----- Seitenauszug -----
Anmerkungen eines Siegers

verfaßt von Michael Paas und zuvor bereits in MegaZine 5:1990 veröffentlicht.


Egonesien heißt es, das Land, in dem die Türme wachsen. Aber sie wachsen natürlich nicht von selber - sie werden gebaut! Wen interessiert es schon, egonesische Türme zu bauen? Nun, die Antwort ist leicht, die Turm- und Palastbau GpkB, die Babeler Beton Bubies, die Legoer Steinesammler oder Attilas Hunnen ... in jedem Fall steckt ein kluger Kopf, wie ihn Postspiel-Interessierte in der Regel ja zu besitzen pflegen, dahinter. Also gut, wie wird er nun am besten gebaut, dieser Turm, besser: dieser höchste Turm?

Also als erstes drucken Sie Falschgeld, dann lassen Sie einem Händler mit möglichst vollem Lager ein (hochprozentiges) Geschenk zukommen, woraufhin er Sie zuvorkommend bedient. Wenn Sie natürlich einer von den Damen und Herren der Turmbaukonkurrenz dabei anzeigt, werden Sie vielleicht eine Runde im Gefängnis verbringen müssen, denn sowas gibt es in Egonesien auch.


Tip 1:

Man sollte deshalb genau soviel Falschgeld drucken, daß selbst bei ZZ=48 der von der (in der Spielregel genannten) Formel vorgegebene Grenzwert nicht überschritten wird. Dadurch hat man etwas Luft, um eventuelle Anzeigen mit etwas Glück auch noch zu überstehen. Falls erforderlich, also bei Kujambel-Mangel, sollte man die Aktion später noch einmal wiederholen.
----- Bereitgestellte Datensätze -----
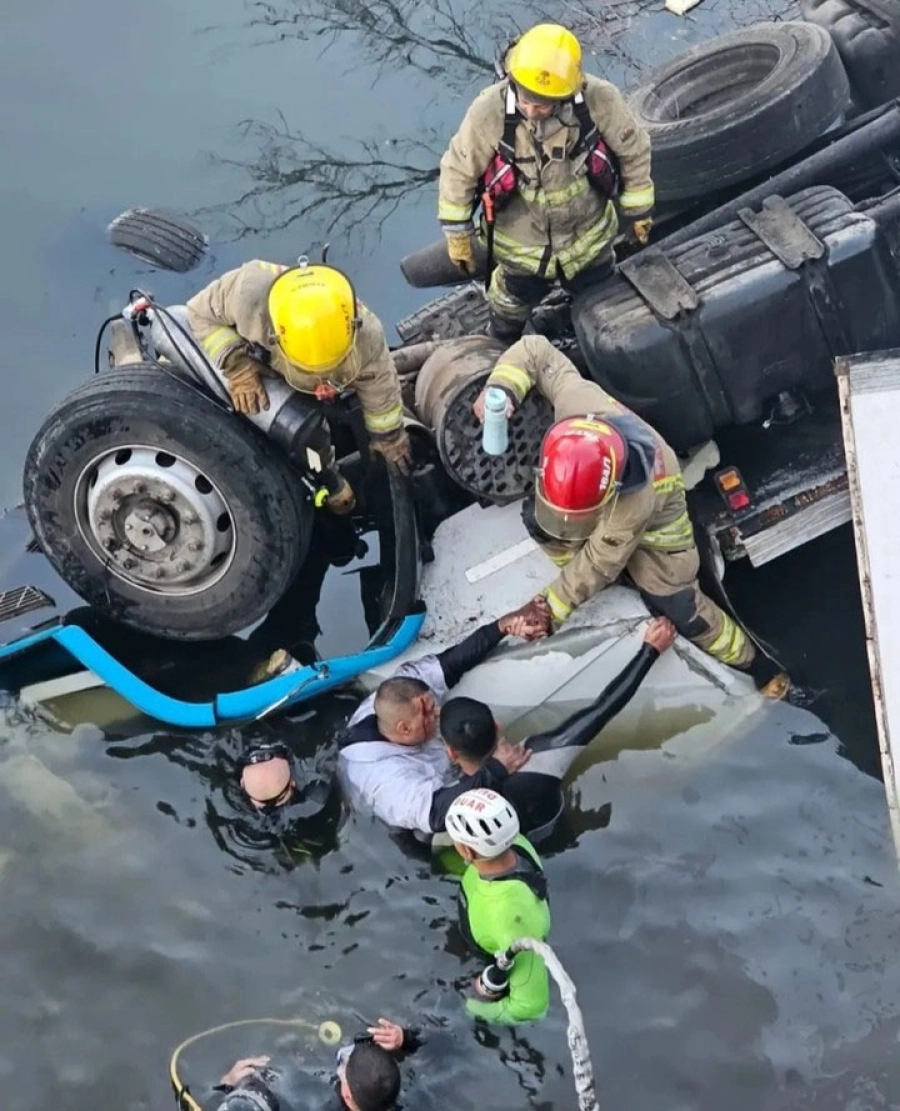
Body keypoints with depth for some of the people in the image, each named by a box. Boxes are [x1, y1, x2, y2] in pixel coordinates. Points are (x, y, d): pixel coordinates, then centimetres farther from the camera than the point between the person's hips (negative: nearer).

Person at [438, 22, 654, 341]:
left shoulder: (599, 101, -32)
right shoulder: (489, 112, -33)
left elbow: (634, 151, -12)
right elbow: (459, 171, -16)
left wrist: (637, 212, 0)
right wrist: (458, 233, -5)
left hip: (587, 236, 1)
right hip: (520, 243, -1)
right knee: (511, 308, 27)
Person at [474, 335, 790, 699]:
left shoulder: (634, 502, -48)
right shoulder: (577, 400, -42)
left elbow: (600, 561, -33)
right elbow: (535, 350, -28)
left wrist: (553, 604, -26)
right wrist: (502, 389, -44)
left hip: (655, 512, -5)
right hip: (610, 499, 5)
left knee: (675, 603, -6)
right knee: (539, 515, -18)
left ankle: (754, 662, 16)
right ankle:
-----
• **Arbeitsanweisungen**
A: In welcher Zeitschrift und Ausgabe erschien der Text über den Turmbau in Egonesien schon vorher?
B: Führe den Text über den Turmbau in Egonesien im Anschluss an seinen letzten Satz fort.

• **Gelöste Aufgaben**
A: In MegaZine 5:1990.

B:
Man kann es natürlich auch legal versuchen. Auf dem Steinemarkt einkaufen gehen, wie jede gute Hausfrau es tun würde - aber welche gute Hausfrau hat da nicht auch schon einmal ans Klauen gedacht. Eine der vornehmsten Beschäftigungen ist der Besuch im Steinelager der Mitspieler, nachdem man sich bei den Händlern bereits mehr oder weniger legal bedient hat und einer Razzia vielleicht nur knapp entgangen ist, welche die egonesische Polizei in Abhängigkeit von den neuesten Lottozahlen immer mal wieder durchführt.


Tip 2:

Man kann zwar gewinnen, ohne auch nur eine einziges Mal geklaut zu haben, trotzdem ist dies die vielleicht effektivste Methode, um gezielt den besser plazierten Mitspieler zum schlechter plazierten zu machen.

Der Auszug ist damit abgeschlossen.